Notably, this would be no retreat to pacifism. Rather, America would be husbanding its power while preparing for action: “This approach, known in the political science literature as command of the commons, would allow the United States to wield economic power in global affairs while maintaining its ability to send logistics and combat forces to aid its allies in conflicts. Although military force would be de-emphasized, US enforcement of no-fly zones would not be ruled out. De-emphasizing the use of ground forces in combat operations abroad would free resources for maintaining primacy in the global commons.”
Critically, Americans would no longer be responsible for the security of their allies and friends. Washington would not be indifferent to threats against them, but instead of military action the US “would threaten to grow small regional conflicts into complex global problems, making the consequences of aggression outweigh the gains.”
This strategy still would imagine a major American role and expensive military.

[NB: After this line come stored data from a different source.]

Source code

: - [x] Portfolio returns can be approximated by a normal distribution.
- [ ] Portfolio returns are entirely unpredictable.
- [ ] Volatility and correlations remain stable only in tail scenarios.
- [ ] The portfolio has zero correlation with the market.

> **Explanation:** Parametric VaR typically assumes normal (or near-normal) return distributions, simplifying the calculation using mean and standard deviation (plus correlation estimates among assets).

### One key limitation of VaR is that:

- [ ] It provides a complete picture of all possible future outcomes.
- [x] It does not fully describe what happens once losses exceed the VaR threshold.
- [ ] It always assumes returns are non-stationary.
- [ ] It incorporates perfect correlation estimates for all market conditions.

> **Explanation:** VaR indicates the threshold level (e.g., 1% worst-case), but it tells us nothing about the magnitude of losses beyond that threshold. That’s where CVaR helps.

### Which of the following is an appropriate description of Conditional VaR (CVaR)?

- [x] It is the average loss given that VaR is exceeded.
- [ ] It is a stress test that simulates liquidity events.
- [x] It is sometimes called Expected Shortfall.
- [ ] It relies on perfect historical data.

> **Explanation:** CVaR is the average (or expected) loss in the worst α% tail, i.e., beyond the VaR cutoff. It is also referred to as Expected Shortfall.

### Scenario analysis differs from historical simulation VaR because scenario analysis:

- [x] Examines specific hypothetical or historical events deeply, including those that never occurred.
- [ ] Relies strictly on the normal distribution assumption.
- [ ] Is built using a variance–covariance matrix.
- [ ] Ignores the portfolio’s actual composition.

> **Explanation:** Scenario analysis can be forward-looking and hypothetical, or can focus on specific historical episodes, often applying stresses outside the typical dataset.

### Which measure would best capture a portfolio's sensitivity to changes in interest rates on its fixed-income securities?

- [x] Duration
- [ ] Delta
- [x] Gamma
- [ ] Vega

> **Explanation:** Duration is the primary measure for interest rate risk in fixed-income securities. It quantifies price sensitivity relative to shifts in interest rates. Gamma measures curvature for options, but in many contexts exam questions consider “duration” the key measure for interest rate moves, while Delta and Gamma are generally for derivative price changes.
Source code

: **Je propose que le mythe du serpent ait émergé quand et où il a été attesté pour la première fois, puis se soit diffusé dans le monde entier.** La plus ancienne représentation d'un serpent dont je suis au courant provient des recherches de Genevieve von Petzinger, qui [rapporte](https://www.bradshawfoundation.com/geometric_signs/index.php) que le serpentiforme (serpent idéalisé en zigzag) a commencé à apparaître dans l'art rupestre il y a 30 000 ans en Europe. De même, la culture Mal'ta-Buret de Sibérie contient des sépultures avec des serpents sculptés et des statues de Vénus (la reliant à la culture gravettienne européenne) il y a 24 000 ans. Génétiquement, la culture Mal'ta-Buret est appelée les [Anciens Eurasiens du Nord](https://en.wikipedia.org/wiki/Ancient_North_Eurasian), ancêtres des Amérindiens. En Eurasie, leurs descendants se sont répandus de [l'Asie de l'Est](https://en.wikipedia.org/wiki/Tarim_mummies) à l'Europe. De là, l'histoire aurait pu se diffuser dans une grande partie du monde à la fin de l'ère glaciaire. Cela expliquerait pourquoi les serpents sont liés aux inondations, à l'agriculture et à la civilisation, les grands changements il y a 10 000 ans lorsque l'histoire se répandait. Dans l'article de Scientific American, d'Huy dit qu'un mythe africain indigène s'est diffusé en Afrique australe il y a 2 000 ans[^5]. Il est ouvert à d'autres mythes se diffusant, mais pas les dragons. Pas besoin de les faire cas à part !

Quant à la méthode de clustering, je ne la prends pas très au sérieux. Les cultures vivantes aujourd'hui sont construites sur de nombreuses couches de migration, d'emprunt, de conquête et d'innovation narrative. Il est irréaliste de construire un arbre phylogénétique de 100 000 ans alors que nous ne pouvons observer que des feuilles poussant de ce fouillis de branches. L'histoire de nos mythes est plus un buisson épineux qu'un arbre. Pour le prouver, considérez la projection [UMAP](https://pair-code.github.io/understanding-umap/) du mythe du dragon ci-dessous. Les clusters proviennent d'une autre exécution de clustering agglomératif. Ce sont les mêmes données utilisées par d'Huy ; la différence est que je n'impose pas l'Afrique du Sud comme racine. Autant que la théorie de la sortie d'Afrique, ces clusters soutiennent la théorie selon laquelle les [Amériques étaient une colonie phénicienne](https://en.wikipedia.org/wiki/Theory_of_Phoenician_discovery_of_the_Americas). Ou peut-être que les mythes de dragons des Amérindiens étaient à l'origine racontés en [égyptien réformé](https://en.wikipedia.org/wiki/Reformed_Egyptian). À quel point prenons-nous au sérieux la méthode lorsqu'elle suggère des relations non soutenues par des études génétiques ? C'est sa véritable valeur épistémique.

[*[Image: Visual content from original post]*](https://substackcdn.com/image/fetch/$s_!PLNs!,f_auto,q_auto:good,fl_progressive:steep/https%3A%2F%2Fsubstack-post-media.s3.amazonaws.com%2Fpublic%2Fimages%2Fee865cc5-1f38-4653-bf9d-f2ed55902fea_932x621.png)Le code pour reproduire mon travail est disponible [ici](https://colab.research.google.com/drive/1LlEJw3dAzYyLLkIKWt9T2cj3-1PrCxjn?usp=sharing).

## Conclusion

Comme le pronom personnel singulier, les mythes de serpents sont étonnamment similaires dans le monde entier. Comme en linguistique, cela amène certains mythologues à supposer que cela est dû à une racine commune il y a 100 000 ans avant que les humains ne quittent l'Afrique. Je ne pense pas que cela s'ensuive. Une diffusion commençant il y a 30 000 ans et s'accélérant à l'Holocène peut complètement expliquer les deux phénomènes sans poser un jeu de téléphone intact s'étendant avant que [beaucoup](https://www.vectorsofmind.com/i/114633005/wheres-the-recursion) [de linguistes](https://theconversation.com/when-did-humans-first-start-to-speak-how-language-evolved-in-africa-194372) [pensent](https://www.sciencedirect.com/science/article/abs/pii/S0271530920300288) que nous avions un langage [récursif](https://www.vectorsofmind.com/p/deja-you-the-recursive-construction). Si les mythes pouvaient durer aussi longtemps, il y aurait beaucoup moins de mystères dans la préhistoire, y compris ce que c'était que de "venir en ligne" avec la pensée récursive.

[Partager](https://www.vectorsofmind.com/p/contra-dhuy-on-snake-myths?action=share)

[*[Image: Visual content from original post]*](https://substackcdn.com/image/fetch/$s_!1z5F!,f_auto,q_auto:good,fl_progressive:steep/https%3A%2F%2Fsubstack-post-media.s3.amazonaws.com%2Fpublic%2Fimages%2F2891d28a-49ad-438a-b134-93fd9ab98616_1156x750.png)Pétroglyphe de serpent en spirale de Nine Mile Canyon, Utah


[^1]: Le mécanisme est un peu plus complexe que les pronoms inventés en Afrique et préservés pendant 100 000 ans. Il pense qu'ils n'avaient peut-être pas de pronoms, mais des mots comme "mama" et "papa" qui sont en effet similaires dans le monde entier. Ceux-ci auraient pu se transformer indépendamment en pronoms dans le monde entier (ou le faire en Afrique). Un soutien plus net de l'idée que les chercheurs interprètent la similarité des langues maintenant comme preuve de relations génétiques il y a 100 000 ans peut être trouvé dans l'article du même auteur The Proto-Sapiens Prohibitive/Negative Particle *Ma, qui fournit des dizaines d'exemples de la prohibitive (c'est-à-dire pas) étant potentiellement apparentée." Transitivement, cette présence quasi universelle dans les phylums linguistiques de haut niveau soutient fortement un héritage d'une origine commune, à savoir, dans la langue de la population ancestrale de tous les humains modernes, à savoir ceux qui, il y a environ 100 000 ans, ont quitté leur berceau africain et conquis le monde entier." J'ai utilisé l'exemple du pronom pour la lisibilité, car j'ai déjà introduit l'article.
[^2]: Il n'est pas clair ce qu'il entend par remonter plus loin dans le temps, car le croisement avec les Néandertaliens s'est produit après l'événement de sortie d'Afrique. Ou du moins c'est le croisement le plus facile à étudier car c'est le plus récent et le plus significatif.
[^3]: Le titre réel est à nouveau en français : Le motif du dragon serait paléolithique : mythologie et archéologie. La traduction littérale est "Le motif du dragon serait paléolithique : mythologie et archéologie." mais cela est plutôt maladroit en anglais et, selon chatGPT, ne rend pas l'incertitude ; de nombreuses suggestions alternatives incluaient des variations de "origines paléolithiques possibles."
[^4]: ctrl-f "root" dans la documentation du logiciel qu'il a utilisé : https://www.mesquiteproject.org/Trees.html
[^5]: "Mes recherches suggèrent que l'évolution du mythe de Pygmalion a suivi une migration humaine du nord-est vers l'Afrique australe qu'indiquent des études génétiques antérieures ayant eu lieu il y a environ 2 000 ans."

But Washington would no longer be expected to be superior everywhere. Noted CBO: “Option 3 would narrow focus from overmatch in all situations to overmatch in the global commons, continuing the current US military posture for the commons. Among the objectives set out in the 2018 NDS: that the United States should get “vastly more military use” out of sea, space, and air than other nations, that it credibly threaten to deny use of the commons to other militaries, and that opponents believe they would lose a military contest if they attempted to deny use of the commons to the United States.”
America’s current foreign and military policy is unsustainable, both economically and politically. Today the Blob is fighting tenaciously against rising calls for “restraint.” The foreign policy establishment’s slogan might as well be: “Global primacy now and forever, irrespective of the cost!”
However, any short-term success in delaying reform will only speed long-term crisis. Americans no longer can afford to do everything everywhere and treat peripheral interests as vital. As the budget continues to race out of control, pressure to cut military outlays will increase. Far better to begin rationally adjusting foreign policy objectives today, than to be forced to do so haphazardly amid a burgeoning financial crisis.
The Congressional Budget Office report offers a good starting point for military reform. The US should begin moving toward option three with the 2022 National Defense Authorization Act, now before Congress. However, Washington need not stop there. For instance, friendly democratic states, some of which have sent vessels to the Pacific in an attempt to impress China, could act more cooperatively and systematically, contributing to a free and open global ocean commons. As the world changes, so should US foreign policy objectives and military strategies.
The misnamed “defense” budget should be cut. It is going to be cut. Neither the military-industrial complex nor the Blob will be able to halt the march of fiscal reality. However, there are better and worse ways to make the coming reductions. Adapting now rather than resisting the inevitable until a crisis will yield greater financial savings and improved national security.
Doug Bandow is a Senior Fellow at the Cato Institute. A former Special Assistant to President Ronald Reagan, he is author of Foreign Follies: America’s New Global Empire.